Dokumenttext:
Alan Moore / David Lloyd – V wie Vendetta

Dieses Buch erhielt von einem Gastautor 4 Sterne

Was wäre, wenn es einen atomaren Weltkrieg gäbe und sich aus den Ruinen ein faschistisches Regime bildete? Wie würde das aussehen, wer würde das System bekämpfen? Und viel wichtiger: Heiligt der Zweck die Mittel? Das ist die zentrale Frage, die die Graphic Novelle “V wie Vendetta” von Altmeister Alan Moore (Watchmen, Batman: The Killing Joke, From Hell, Liga der außergewöhnlichen Gentlemen) und David Llyod (Sláine, John Constantine, Hellblazer) stellt.

Arbeitsanweisung: Schreiben Sie den Dokumenttext ab der Stelle mit „Was wäre, wenn“ genau ab und hören Sie nach „Constantine, Hellblazer) stellt.“ auf.

Rohdaten:

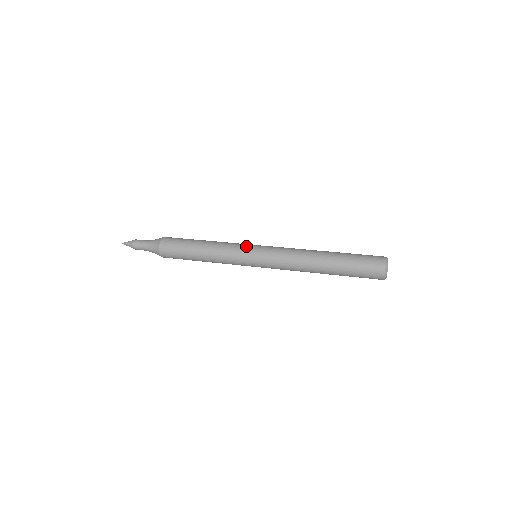
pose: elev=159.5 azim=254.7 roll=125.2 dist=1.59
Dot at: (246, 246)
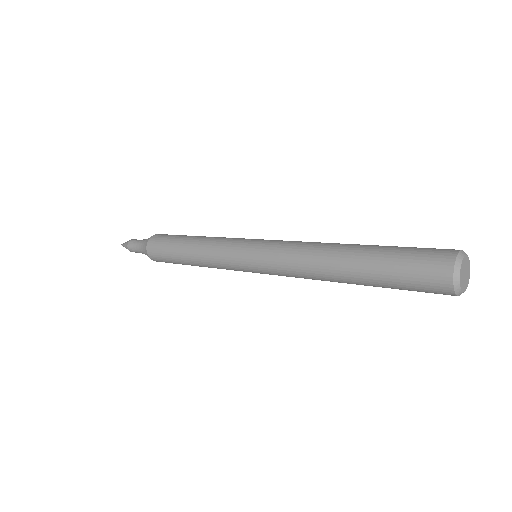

Antwort:
Was wäre, wenn es einen atomaren Weltkrieg gäbe und sich aus den Ruinen ein faschistisches Regime bildete? Wie würde das aussehen, wer würde das System bekämpfen? Und viel wichtiger: Heiligt der Zweck die Mittel? Das ist die zentrale Frage, die die Graphic Novelle “V wie Vendetta” von Altmeister Alan Moore (Watchmen, Batman: The Killing Joke, From Hell, Liga der außergewöhnlichen Gentlemen) und David Llyod (Sláine, John Constantine, Hellblazer) stellt.